Return exactly the final stretch of the records below, opening with the line that contains "left hip: (173, 366)" and closing with the last line.

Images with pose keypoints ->
BEGIN

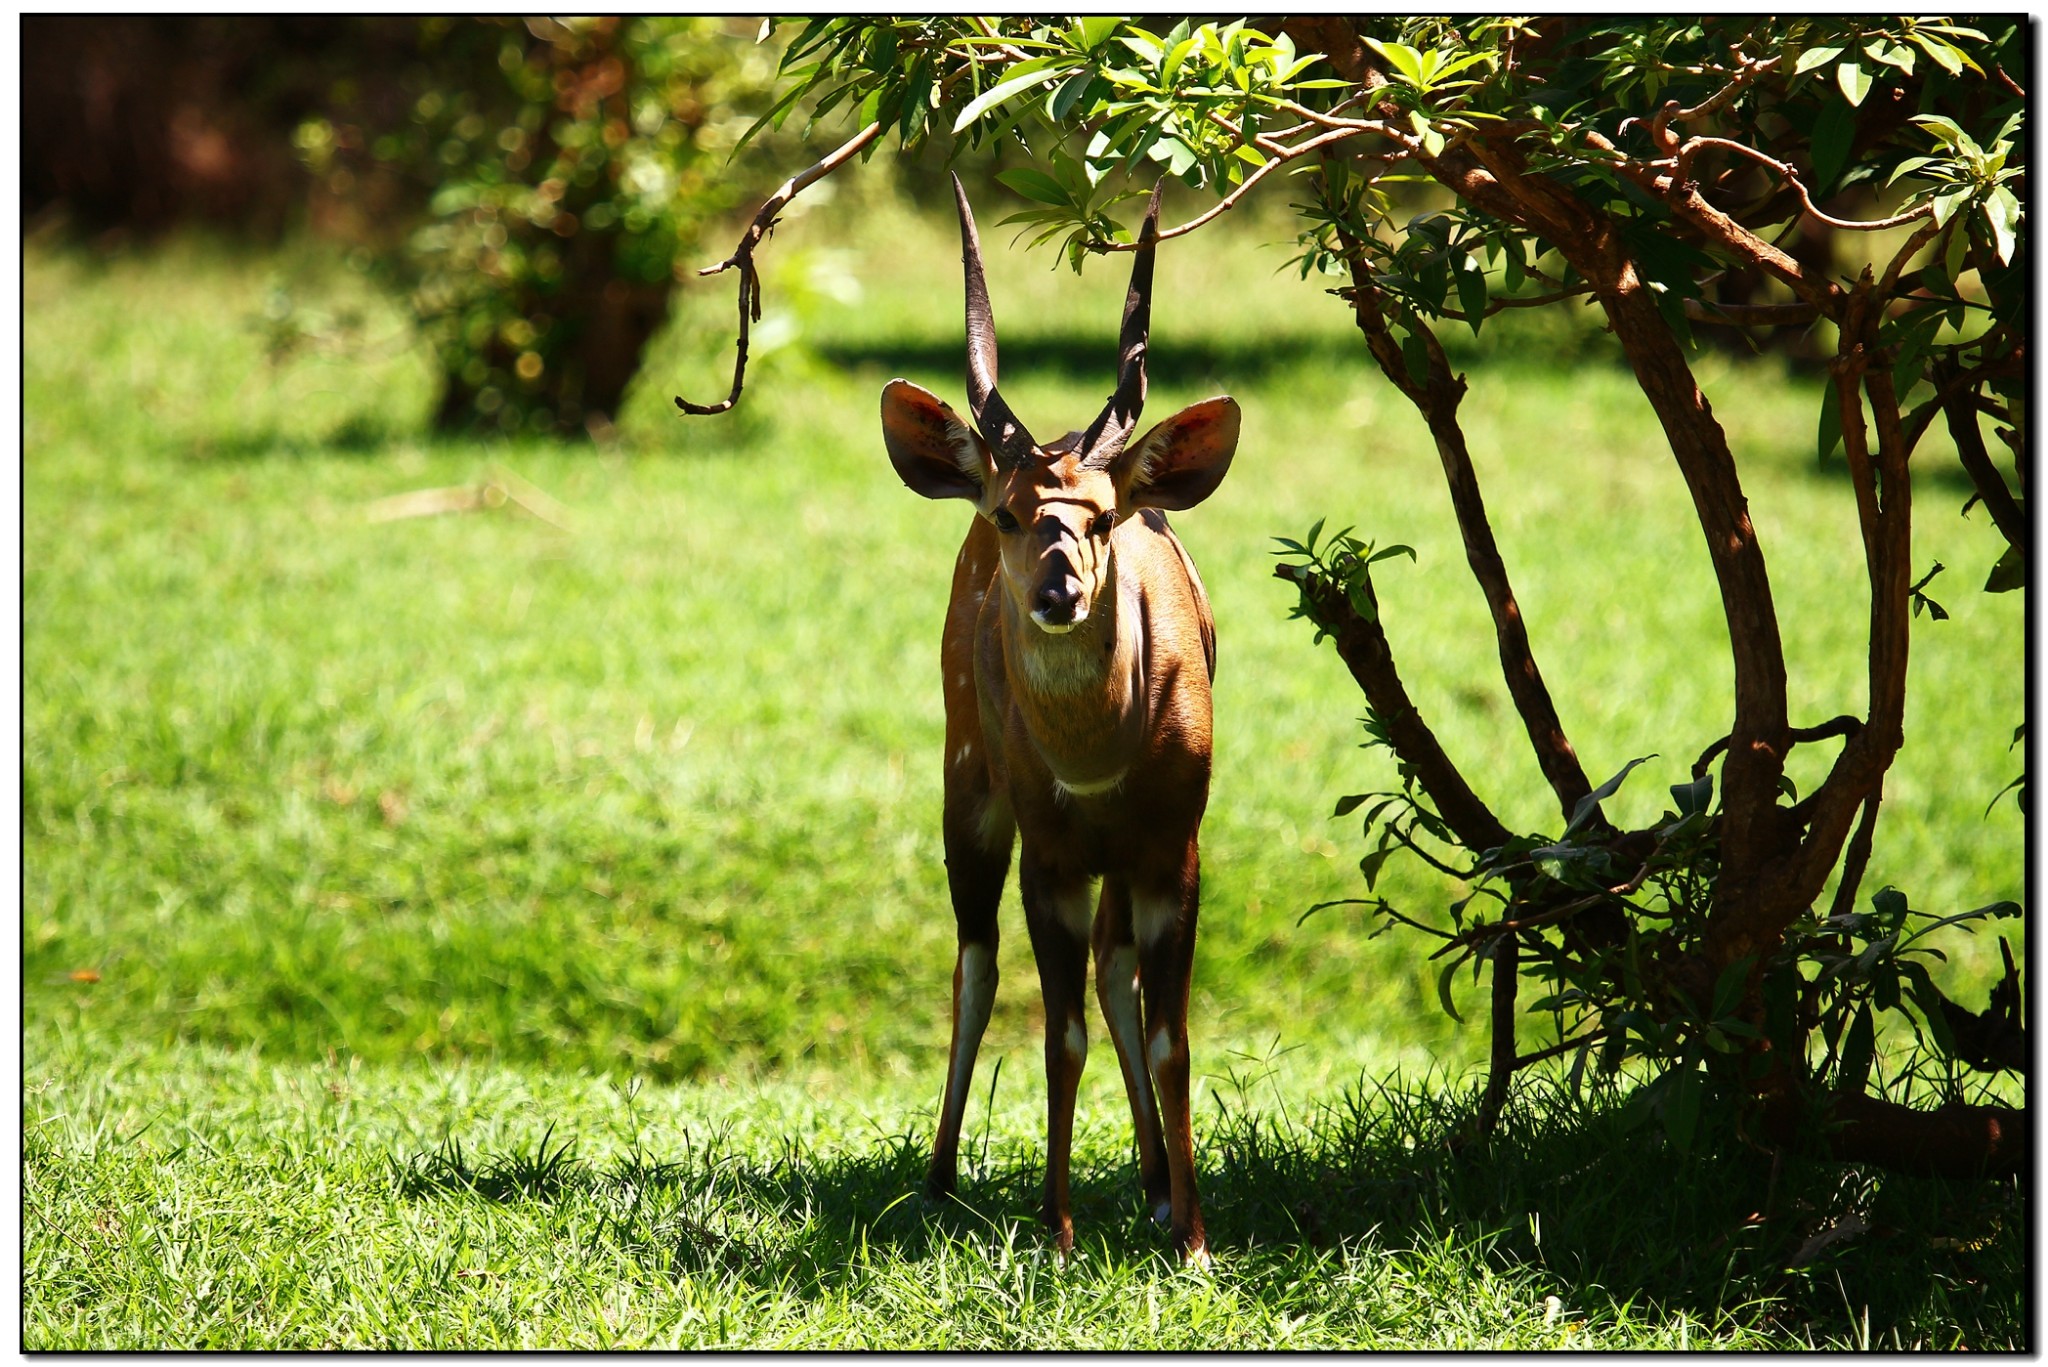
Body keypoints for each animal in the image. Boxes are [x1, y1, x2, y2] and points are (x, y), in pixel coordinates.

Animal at [876, 176, 1236, 1270]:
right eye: (1008, 511)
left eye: (1104, 514)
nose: (1057, 587)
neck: (1099, 762)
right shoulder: (1050, 847)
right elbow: (1056, 1028)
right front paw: (1058, 1226)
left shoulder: (1174, 843)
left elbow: (1168, 1030)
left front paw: (1193, 1235)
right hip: (967, 785)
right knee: (975, 956)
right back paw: (938, 1176)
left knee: (1113, 968)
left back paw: (1155, 1186)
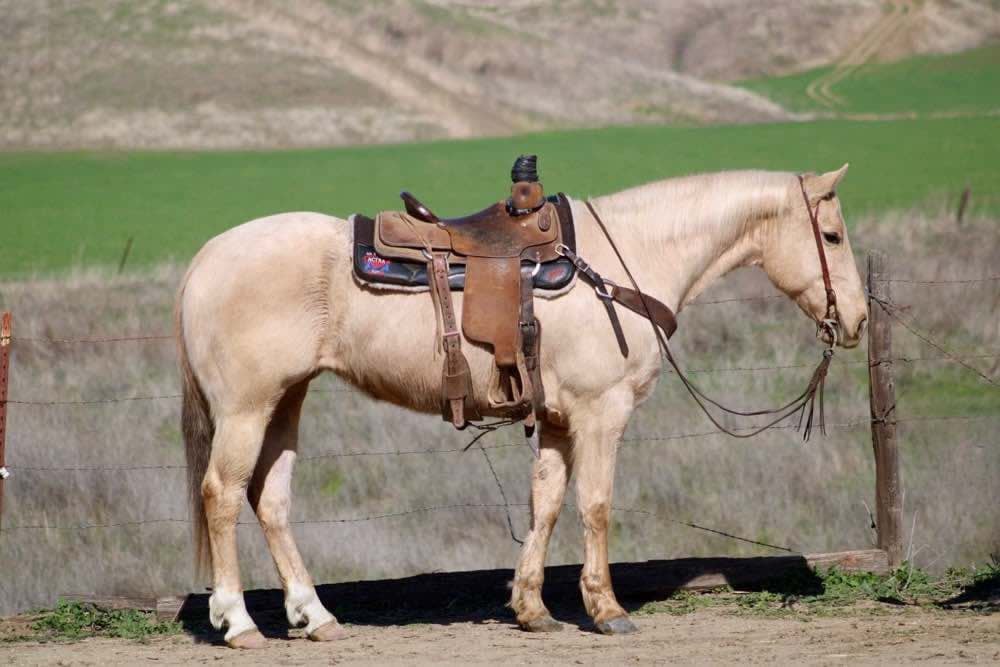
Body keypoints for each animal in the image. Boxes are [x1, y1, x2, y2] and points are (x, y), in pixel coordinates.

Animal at [176, 165, 867, 648]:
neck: (625, 261)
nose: (857, 320)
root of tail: (206, 257)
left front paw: (533, 611)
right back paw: (238, 621)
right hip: (245, 409)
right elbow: (595, 507)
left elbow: (547, 505)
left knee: (271, 500)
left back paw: (315, 616)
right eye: (831, 235)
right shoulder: (600, 415)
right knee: (222, 494)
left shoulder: (558, 422)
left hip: (285, 400)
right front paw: (607, 611)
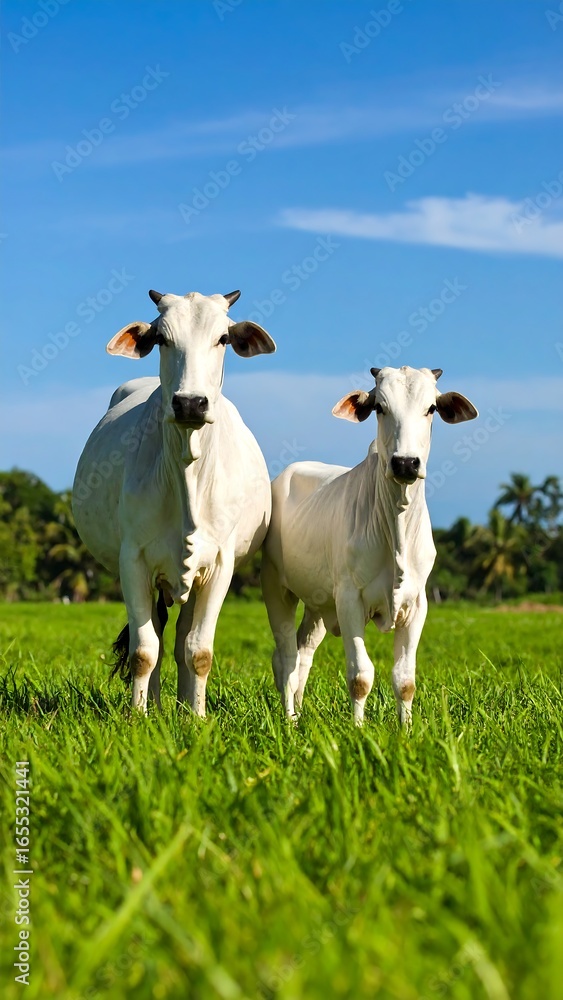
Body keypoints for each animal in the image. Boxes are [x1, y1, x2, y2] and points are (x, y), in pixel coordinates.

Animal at [72, 288, 276, 716]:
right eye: (161, 339)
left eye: (223, 338)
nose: (190, 403)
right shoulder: (133, 561)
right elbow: (143, 651)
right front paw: (137, 716)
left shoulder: (219, 566)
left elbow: (199, 651)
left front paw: (197, 718)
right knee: (159, 637)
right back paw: (156, 705)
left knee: (182, 639)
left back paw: (183, 707)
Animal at [261, 365, 478, 726]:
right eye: (379, 407)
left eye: (432, 408)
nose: (405, 463)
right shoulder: (349, 600)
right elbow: (360, 676)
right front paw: (358, 728)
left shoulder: (417, 604)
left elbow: (405, 680)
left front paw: (405, 730)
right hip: (277, 588)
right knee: (286, 658)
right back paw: (290, 720)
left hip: (319, 604)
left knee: (304, 653)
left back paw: (301, 713)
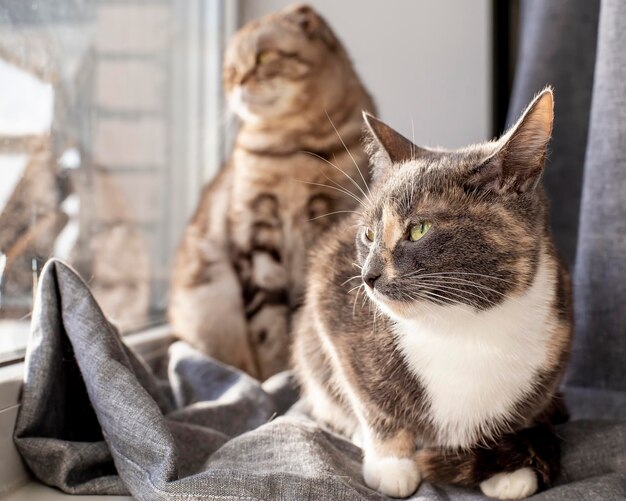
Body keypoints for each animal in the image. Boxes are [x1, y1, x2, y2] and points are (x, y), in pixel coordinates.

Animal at [167, 4, 376, 378]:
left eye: (263, 57)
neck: (292, 150)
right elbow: (267, 323)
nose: (238, 83)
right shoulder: (254, 230)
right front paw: (276, 375)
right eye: (231, 71)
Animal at [292, 88, 572, 498]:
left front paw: (507, 468)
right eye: (368, 235)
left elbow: (521, 412)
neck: (464, 325)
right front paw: (390, 463)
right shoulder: (332, 297)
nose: (367, 276)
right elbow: (371, 400)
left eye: (419, 229)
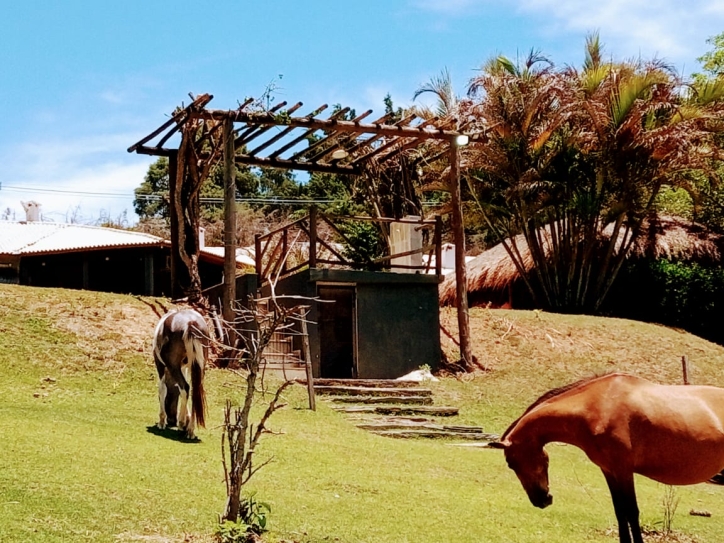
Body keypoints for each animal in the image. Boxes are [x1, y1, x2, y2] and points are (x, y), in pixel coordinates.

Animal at [152, 308, 209, 440]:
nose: (171, 420)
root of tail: (191, 322)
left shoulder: (161, 366)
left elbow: (162, 389)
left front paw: (162, 421)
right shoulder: (185, 367)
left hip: (173, 366)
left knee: (185, 388)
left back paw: (182, 424)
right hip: (199, 367)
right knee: (194, 391)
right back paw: (190, 430)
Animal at [492, 374, 724, 543]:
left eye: (512, 463)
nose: (541, 500)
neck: (597, 406)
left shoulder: (624, 471)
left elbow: (631, 512)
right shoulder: (609, 471)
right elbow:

END

OUTPUT FOR THIS EXERCISE ->
left hip: (173, 366)
left knee: (185, 388)
left back paw: (182, 424)
right hip: (199, 367)
right knee: (194, 391)
right back paw: (190, 430)
Animal at [492, 374, 724, 543]:
left eye: (512, 463)
nose: (541, 500)
neck: (597, 406)
left shoulder: (624, 471)
left elbow: (631, 512)
right shoulder: (609, 471)
right elbow:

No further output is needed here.